I’m painting with a broad brush, so I should pause to say that I recognize not all conservatives are this way. Some conservatives identify as such for other reasons. Others hold to the label even though I’d consider them moderates or even liberals. And no person is so monolithic in thought that they can truly fit perfectly into such broad categories as “conservative” or “liberal.” One can be a conservative, in other words, and still believe in evolution, climate change and tax increases (though that last item is becoming increasingly hard to maintain these days).
But in the conservative circles I was raised, that sentence was untrue. Climate change was a hoax, evolution was the devil’s attempt to write God out of our public schools, atheistic historians had distorted and sublimated the history of our country to a secular-humanistic agenda, and government was an insidious, nefarious force that threatened liberty at every turn and enslaved its citizens in a cycle of dependence.
Part of my journey (descent?) into liberalism was based on the fact that science led me there. The evidence that climate change exists, that sometimes tax increases and expansion of social services are exactly what we need to become a better country, that evolution is a plausible and convincing theory for the world’s origins – this evidence led me away from the closed-loop mindset of many political and religious conservatives, who reinforce their own sets of “facts” by simply dismissing anyone outside their groups as biased, wrong or evil. (I’m looking at Fox News and A Beka Books here.)
One of the biggest assumptions with which I was raised was that homosexuality was a choice. Unnatural. An abomination.
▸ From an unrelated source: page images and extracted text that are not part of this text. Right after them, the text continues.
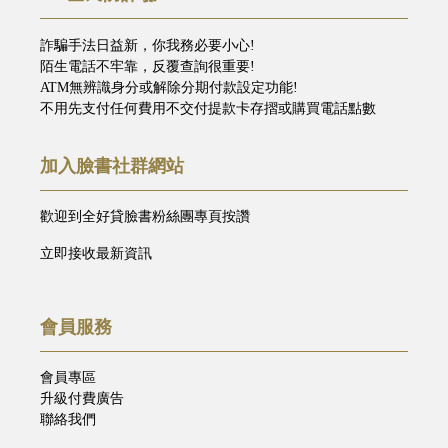
詐騙手法日益新，你我務必要小心!
陌生電話不牢靠，反覆查詢很重要!
ATM無辨識身分或解除分期付款設定功能!
不用先支付任何費用不交付提款卡存摺或購買電話點數
加入臉書社群網站
歡迎到全好貸臉書粉絲團專頁按讚
立即接收最新資訊
會員服務
會員專區
升級付費廣告
聯絡我們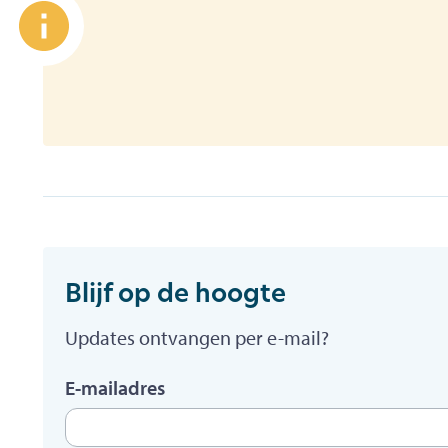
Te
E-
Blijf op de hoogte
Updates ontvangen per e-mail?
E-mailadres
Gay activists promoted an agenda to dupe our children and win acceptance in society so they could destroy marriage and thus the moral center of our nation and ring in a new era of libertinism.
So when Warren Throckmorton, associate professor of psychology at Grove City College in Pennslvania, reviews the current state of research (h/t Justin Lee) on sexual orientation and wonders why evangelical media haven’t reported any of it, my (somewhat snarky) response is: Why would they start now?